Naturality of the hyperholomorphic sheaf over the cartesian square of a manifold of $K3^{[n]}$-type

TL;DR

This paper proves the slope-stability of a naturally arising reflexive sheaf over the product of a hyperkähler manifold of K3^{[n]}-type and its deformations, establishing its canonical nature and independence from specific choices.

Contribution

It demonstrates the stability and canonical deformation properties of a natural sheaf over hyperkähler manifolds of K3^{[n]}-type, extending previous results to all Kahler classes.

Findings

Sheaf E is slope-stable with respect to every Kahler class on M.

Deformed sheaf E' remains slope-stable on all deformations X of M.
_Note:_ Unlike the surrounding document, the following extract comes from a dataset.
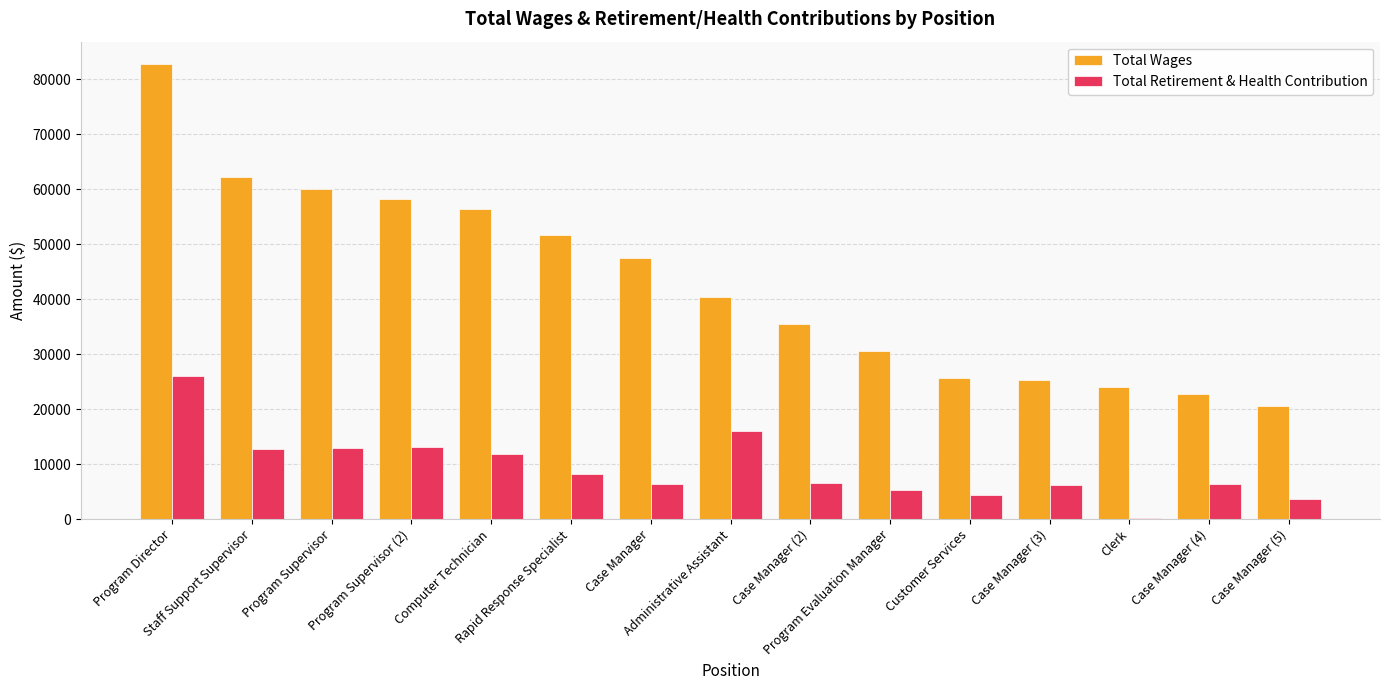

The value of Total Wages at Rapid Response Specialist is 31937. True or false?

False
E' is shown to be a canonical sheaf depending only on the isomorphism class of X.

Abstract

Let M be a 2n-dimensional smooth and compact moduli space of stable sheaves on a K3 surface S and U a universal sheaf over S x M. Over M x M there exists a natural reflexive sheaf E of rank 2n-2, namely the first relative extension sheaf of the two pullbacks of U to M x S x M. We prove that E is slope-stable with respect to every Kahler class on M. The sheaf E is known to deform to a sheaf E' over X x X, for every manifold X deformation equivalent to M, and we prove that E' is slope-stable with respect to every Kahler class on X. This triviality of the stability chamber structure combines with a result of S. Mehrotra and the author to show that the deformed sheaf E' is canonical. Consequently, the pretriangulated K3 category associated to the pair (X x X,E') in our earlier work with S. Mehrotra depends only on the isomorphism class of X.